One of IDS's sisters, Susan Duncan, has adopted a similarly unusual career path.
She was a Europop queen in the 1970s. Her music - which can still be found on various Napster imitators on the web - is dire sub-Eurovision gibberish, with lyrics such as, "Side by side we soar/me and you just glide/we are gaming in a fall a fall a fall/we fall." The mystery of Continental taste in music continues with the revelation that as one half of the band Susi and Guy, she made it to number three in the French charts.
The family has clearly been briefed not to give comments to the press.
Susan, who now has a senior position with Sony Music in Rome, pronounces in a cut-glass accent: "I have less than no interest in speaking to journalists. My singing career was a very long time ago, and my brother can speak for himself. You are wasting your time and mine. Goodbye."
With such eclectic blood relatives, IDS might have been expected to marry into a rather more sedate family. But, on the contrary, IDS's father-in-law, the 4th Baron Cottesloe, was also a rather unconventional figure. He was one of Britain's leading defenders of privately owned guns and firearms. IDS is more than comfortable mingling with the pro-gun lobby. He has an extensive web of contacts in the pro-gun US Republican far right, where he was a regular on the lecture circuit before becoming Tory leader. The late Baron Cottesloe used his inherited position to champion these policies, opposing the legislation to ban handguns following the Dunblane murders. He said that the bill achieved nothing "other than stress and agony".

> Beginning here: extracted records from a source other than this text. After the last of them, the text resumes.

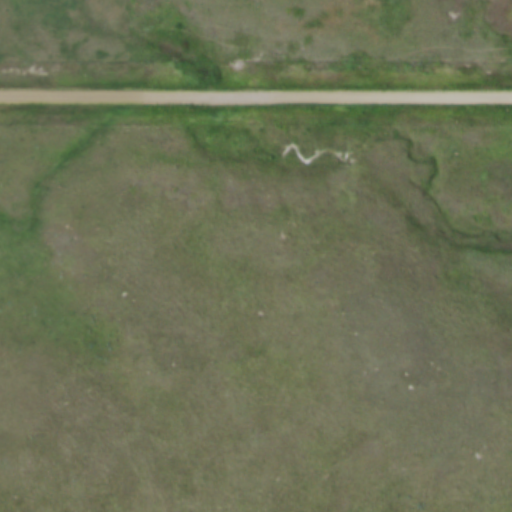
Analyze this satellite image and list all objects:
road: (255, 94)
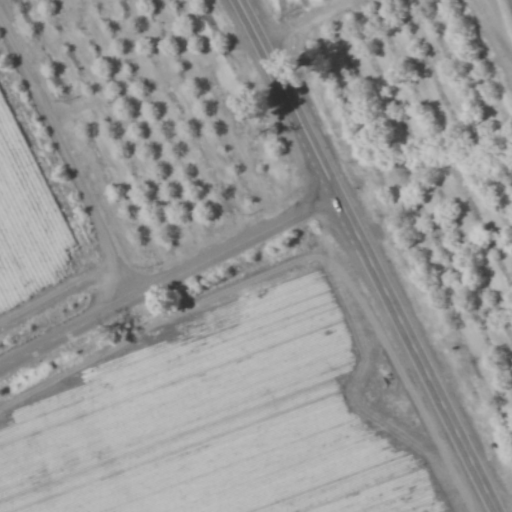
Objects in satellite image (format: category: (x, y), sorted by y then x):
road: (151, 72)
road: (78, 174)
road: (370, 253)
road: (169, 275)
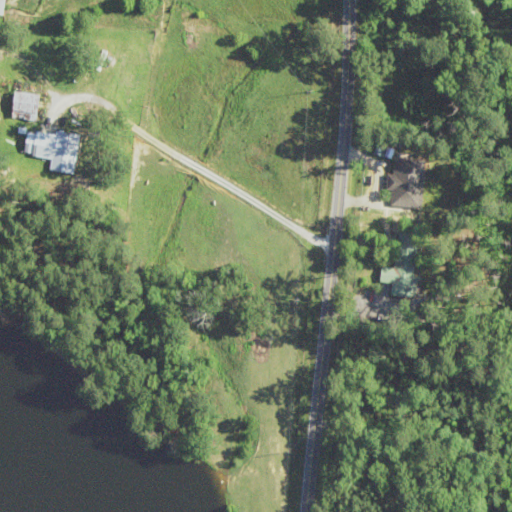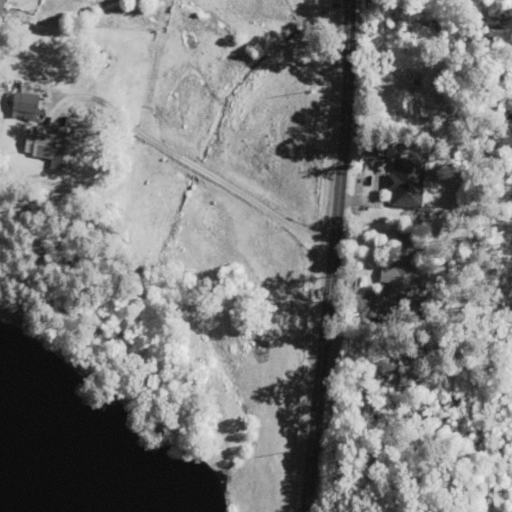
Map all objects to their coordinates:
building: (3, 6)
building: (28, 105)
building: (55, 148)
road: (197, 166)
building: (409, 182)
road: (332, 256)
building: (406, 265)
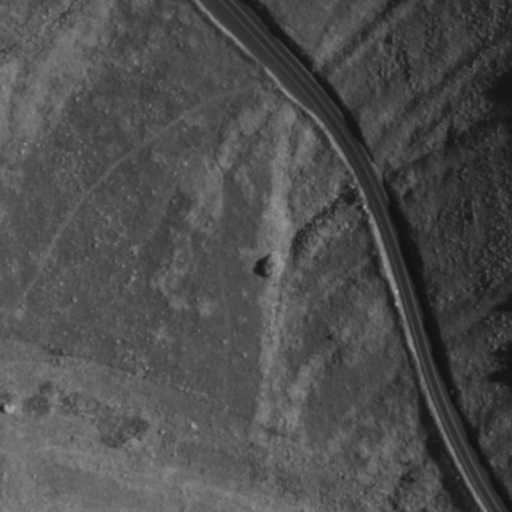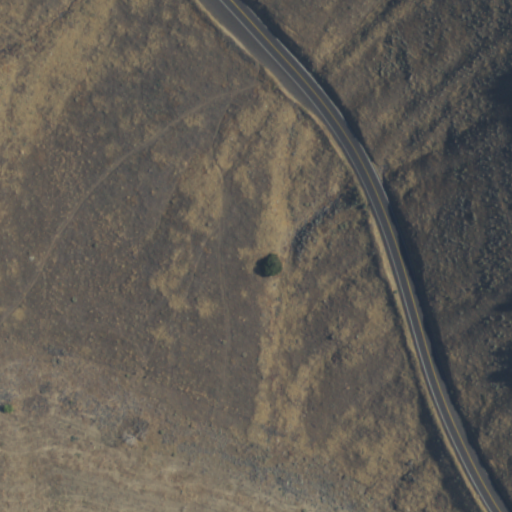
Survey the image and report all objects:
road: (391, 239)
road: (158, 441)
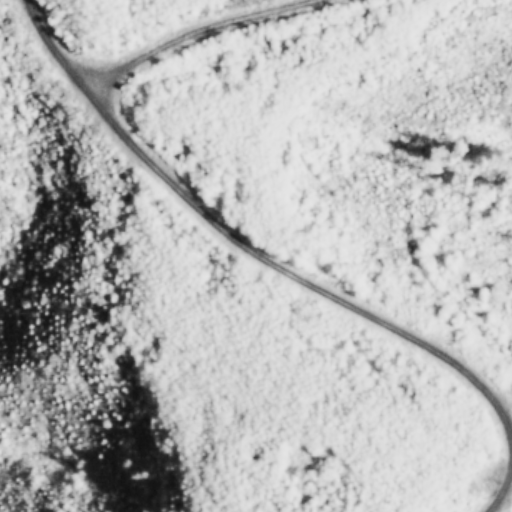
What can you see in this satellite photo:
road: (177, 35)
road: (232, 235)
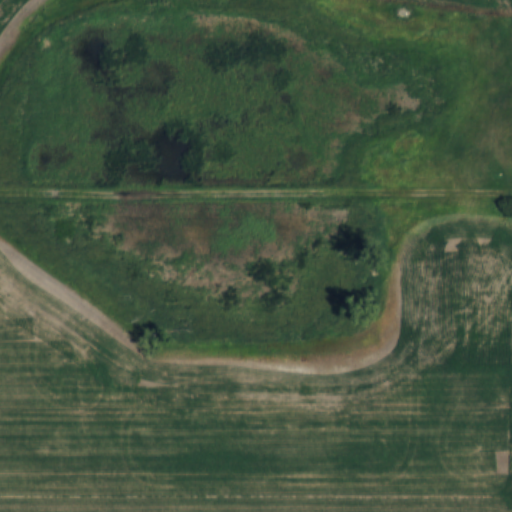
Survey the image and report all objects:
road: (256, 193)
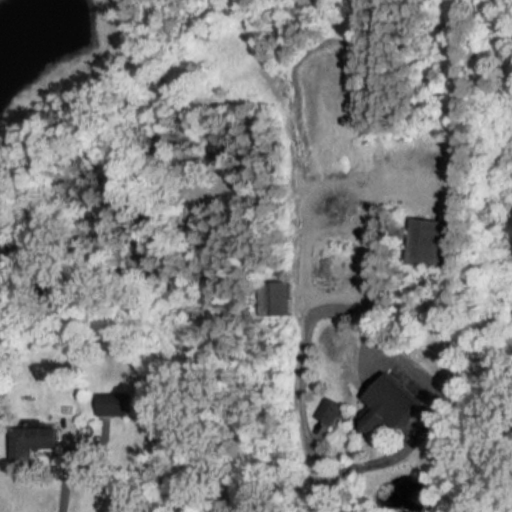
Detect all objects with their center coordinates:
building: (437, 242)
road: (215, 269)
road: (300, 317)
building: (113, 404)
building: (114, 405)
building: (391, 406)
building: (391, 406)
building: (37, 441)
building: (38, 441)
road: (378, 455)
road: (67, 479)
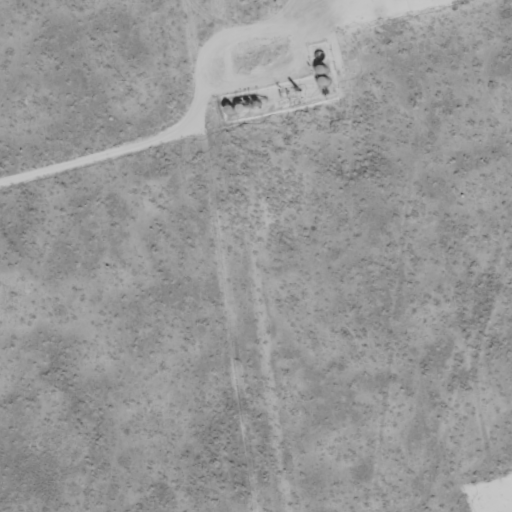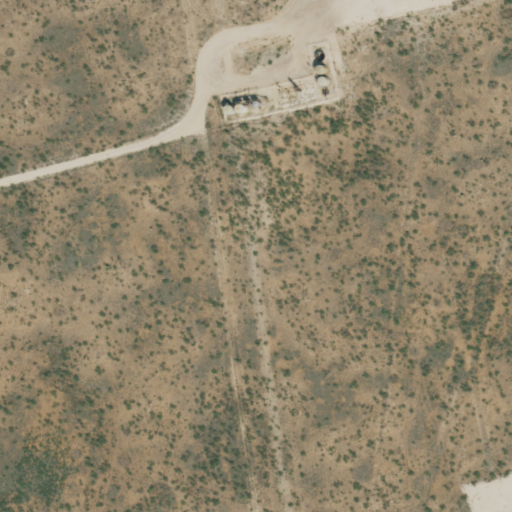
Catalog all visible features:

IDS has self-consciously adopted the habits of the upper-class family he married into. He spends a great deal of time in the countryside, where he shoots and ferrets, and his eldest son is educated at Eton.
He is the first leader of a major political party since Alec Douglas-Home to be linked by family and temperament to this kind of old right, huntin' and shootin' aristocracy. It is a remarkable regression for a party once so proud of being led by a grocer's daughter and by a boy from Brixton.